Итак, она ехала не ко мне. Внешней лжи в этом не было: она была моей подружкой и между нами не случилось ни поцелуя. Об имени ее я умолчу. Впрочем, я никогда и не звал ее по имени. Это считалось привилегией милого, а для меня она всегда была нежным и хищным зверьком, склонным расплачиваться с человечеством шкуркой, а ей уступившим имя. Она сама слегка следила за исполнением этой традиции, не допуская путаницы в своих именах: у нее была кое в чем склонность к порядку.
Отчасти ее понуждала к этому ее учеба. Четыре университетских года она с строгим усердием, взбадриваемым по временам ее отцом, темноликим химиком-евреем, постигала древний восточный язык, и корешки с иероглифами, похожими на паучков или черные неопасные цветы, приятно разнообразили глубину ее книжных полок. Квадратная высокая комната ее была обставлена мягкой мебелью, и мягкие же карамели-подушки лежали по углам ее кровати, настолько широкой, что она при своем росте могла упасть - и падала - поперек. Все это, вместе с светом низовой настенной лампы и легкой тенью (днем) от тонких штор, останавливало взгляд и вызывало мысль о приятной неспешности. И я и не спешил в этой комнате все те годы, которые из вечера в вечер проводил здесь. Потому именно я не был удивлен, когда поезд из приморского города прибыл в Киев с уверенным опозданием вместо пяти утра в полдень: она должна была иметь время выспаться. Улыбаясь так, как улыбаются сладко потягиваясь, она смотрела на перрон из окна вагона-спальника, который продолжал ход уже только затем, чтобы остановиться. Бессонница, намеренная или непобежденная, обостряет вещи и слова, и я не мог сдержать смех, глядя на ее загорелое лицо, в котором читалось нетерпеливо-веселое: "Ну где же ты-ы-ы?!." Поворот головы, движенье взгляда - и вот она уже смеялась вместе со мной, а я, не слыша еще за стеклом ее смеха, вспомнил его так, будто стекла не было, как никогда нельзя вспомнить голой силой ума или мертвым посредством телефона, находясь в действительной дали.
Она появилась в сутолоке тамбура, толкая перед собою полосатый чемодан и придерживая за спиной наплечную сумку с хвостом ракетки для тенниса: тонкая, подвижная, маленькая, особенно маленькая в сравнении с сутулым громилой, который, весь лоснясь от восторга, глядел за мое ухо, где ему кто-то приветно махал цветком.
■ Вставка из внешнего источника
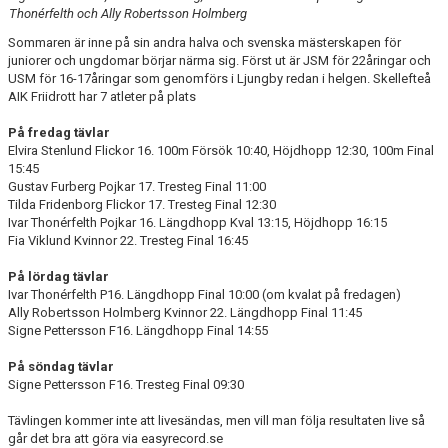
Thonérfelth och Ally Robertsson Holmberg
MINIORLANDSLAGET
Sommaren är inne på sin andra halva och svenska mästerskapen för
juniorer och ungdomar börjar närma sig. Först ut är JSM för 22åringar och
USM för 16-17åringar som genomförs i Ljungby redan i helgen. Skellefteå
AIK Friidrott har 7 atleter på plats
På fredag tävlar
Elvira Stenlund Flickor 16. 100m Försök 10:40, Höjdhopp 12:30, 100m Final
15:45
Gustav Furberg Pojkar 17. Tresteg Final 11:00
Tilda Fridenborg Flickor 17. Tresteg Final 12:30
Ivar Thonérfelth Pojkar 16. Längdhopp Kval 13:15, Höjdhopp 16:15
Fia Viklund Kvinnor 22. Tresteg Final 16:45
På lördag tävlar
Ivar Thonérfelth P16. Längdhopp Final 10:00 (om kvalat på fredagen)
Ally Robertsson Holmberg Kvinnor 22. Längdhopp Final 11:45
Signe Pettersson F16. Längdhopp Final 14:55
På söndag tävlar
Signe Pettersson F16. Tresteg Final 09:30
Tävlingen kommer inte att livesändas, men vill man följa resultaten live så
går det bra att göra via easyrecord.se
Я же мерил ее взглядом первой любви, узнавшей, наконец, с благодарностью свой образ в прохладе подставленного разлукой зеркала. ("О, да это тебе попался еще очень крупный экземпляр!" - много позже говорила она о себе, голая, лежа передо мной и с удовольствием себя оглядывая: она, разумеется, намекала на ту нежную тварь, имя которой присвоила.)
Смех не оставлял меня. То был вечный, давний мой смех по ней, смех, вошедший у меня в привычку и ставший моим не теперь, на перроне, а тогда, в аппетитно-вонючем буфете университета, где впервые она меня увидела, думая, что видит не впервые... Она остановилась передо мной. Еще короткое замешательство ее: целовать - не целовать, разрешившееся тотчас телеграфной формулой,- и я принял ее чемодан вместе с сумкой, дамская легкость которой с лихвой была искуплена тут же в автобусе, когда, тыча всем вокруг теннисным привеском в живот, я отвечал надменной наглостью на проклятья.
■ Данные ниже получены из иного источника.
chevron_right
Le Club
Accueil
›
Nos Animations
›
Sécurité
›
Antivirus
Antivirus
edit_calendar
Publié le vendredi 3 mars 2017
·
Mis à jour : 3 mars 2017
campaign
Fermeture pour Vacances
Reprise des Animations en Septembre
От вокзала наш разговор был по видимости зыбок. На деле одна настойчивая фраза из ее депеши занимала мой ум: привет от кого-то, кого я, по ее словам, "полюбил бы, как родного". Это могло значить единственное: чье-то еще вовремя не остерегшееся сердце забилось сильней от ее рук или губ, которыми и впрямь, как вскоре же я узнал, она умела целовать в сердце. Отчего сообщала она мне это? Тут, как и во всем, что исходило от нее, тщетно было бы искать расчет; попросту она хотела, чтобы я знал ее и знал о ней. И я покорно слушал, улыбаясь, и покусывал губу, не чувствуя нужды угадать вперед, что она скажет дальше.
Прежде, еще в Городке, речь шла иногда о ее милом. Она не скрывала и того, что его любит, входя невзначай в подробности; я кивал, посмеиваясь, а теперь усомнился в правоте той моей неспешности, которую навлекла на меня предательская комната с иероглифом. Сомнения мои были разрешены у самой автобусной остановки. Энергически тряхнув каштановой прядью поблекших от морской соли волос, она пресекла разговор решительным: "Ну... Да ведь ты и так всё знаешь (...знаешь?)".